Литмир - Электронная Библиотека

— С удовольствием…

— Значит, поедем. Я в нем последние пятьдесят лет не бывал. Все, памаешь, некогда…

Михеев захлопнул дверцу, и «Волга», фыркнув дымком, мягко шаркнула по примороженному асфальту задними колесами.

После того как в аэропорту Орли объявили о восьмичасовой задержке на вылет в Москву, и суетливый, до чертиков надоевший Кряквину за эти десять дней поездки по Франции человечек, непонятно кем и когда призванный быть руководителем их группы, насморочным, крайне уставшим голоском провел очередное внеочередное совещание прямо вот здесь, в транзитном зале, всем сразу стало ясно, что разбредаться и удаляться друг от друга никому и никуда не следует, что дисциплина их, советских граждан, должна быть по-прежнему, как и впредь, на самой высокой «я бы сказал… («это ты бы так сказал», — раздраженно передразнил его про себя Кряквин) идейной высоте, товарищи. Я на вас надеюсь («надейся, надейся…»), вы меня, думаю, не подведете…» («тебя… ни за что…»). А сам («Поганец!») тут же куда-то исчез.
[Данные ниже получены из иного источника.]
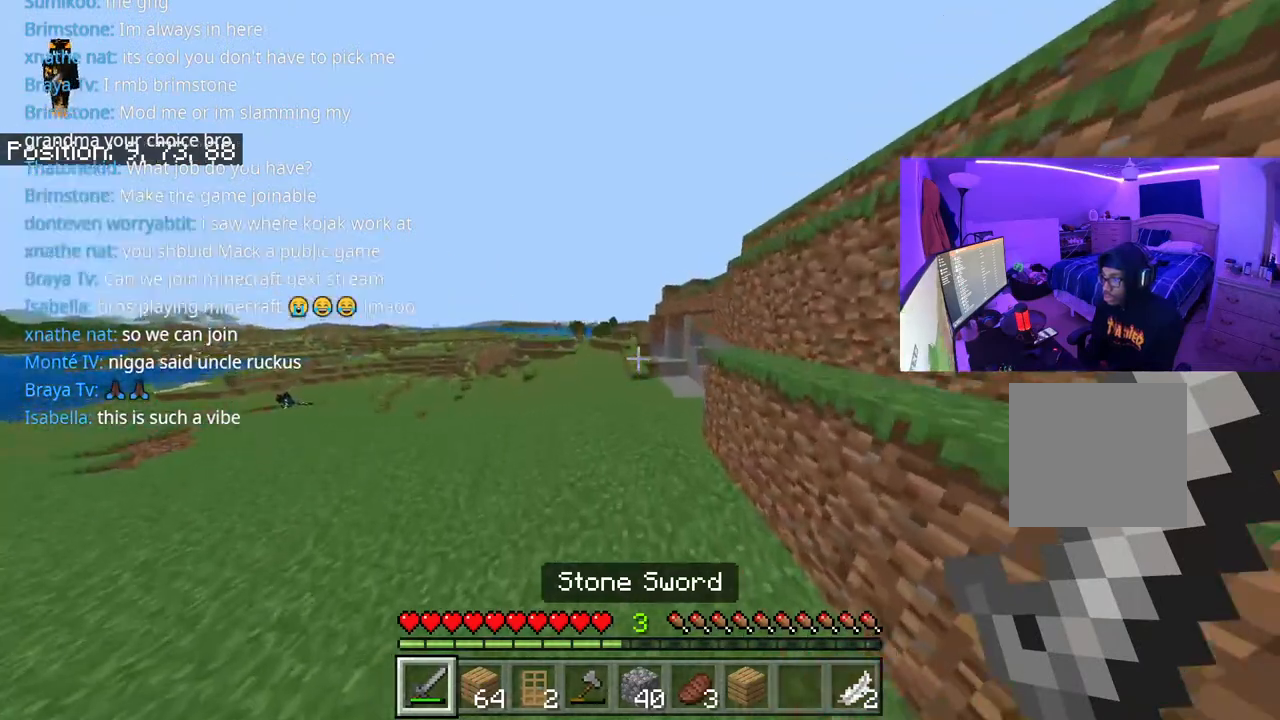
{"buttons": ["A"], "left_stick": "up", "right_stick": "center", "events": []}
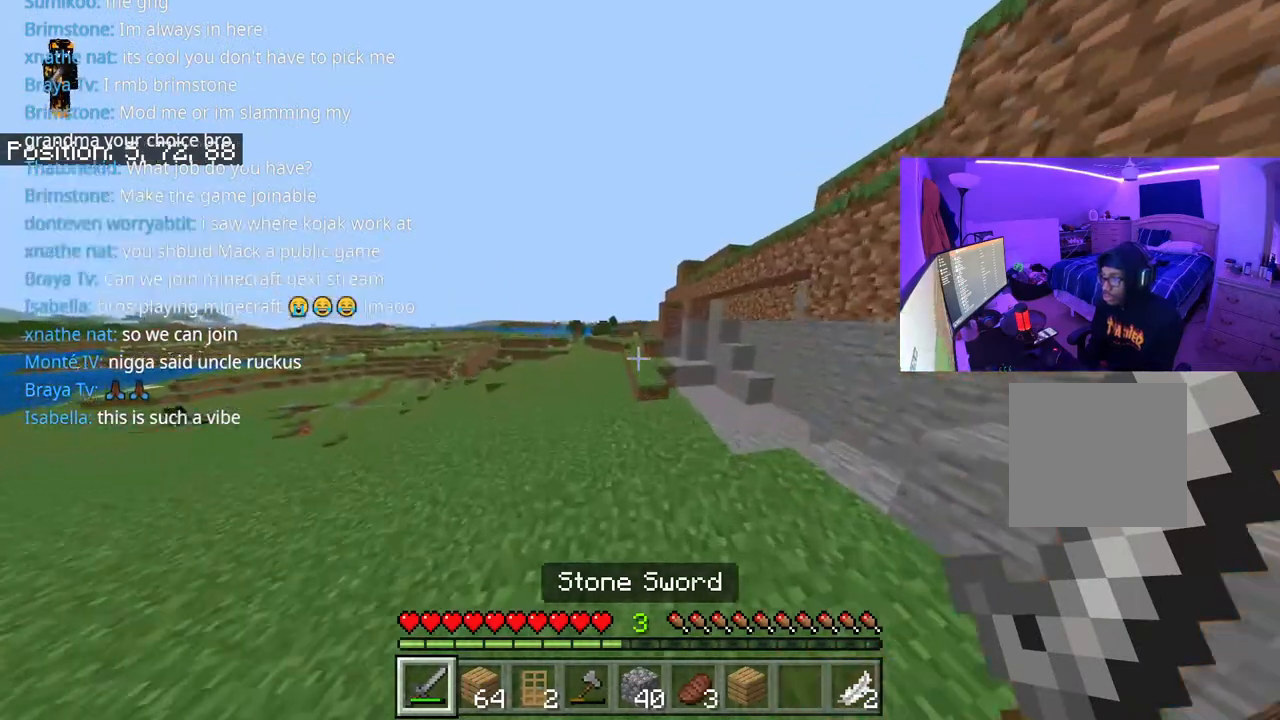
{"buttons": ["A"], "left_stick": "up", "right_stick": "center", "events": []}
Кряквин еще с полчаса мрачно и без всякой охоты курил, поглядывая на огромное световое панно, рябое от беспрерывно меняющих названия рейсов букв; потом бесцельно бродил в разноязыкой, шаркающей толпе; еще раз, позевывая, поторчал возле рекламного автомобиля, медленно и зазывно вертящегося в хромированно-лаковых брызгах в центре зала, а потом решительно, не предупреждая никого из своих, скатился на эскалаторе вниз и вышел на свежий, пряно пропахший вечерним дождем, воздух. Задышал жадно и часто…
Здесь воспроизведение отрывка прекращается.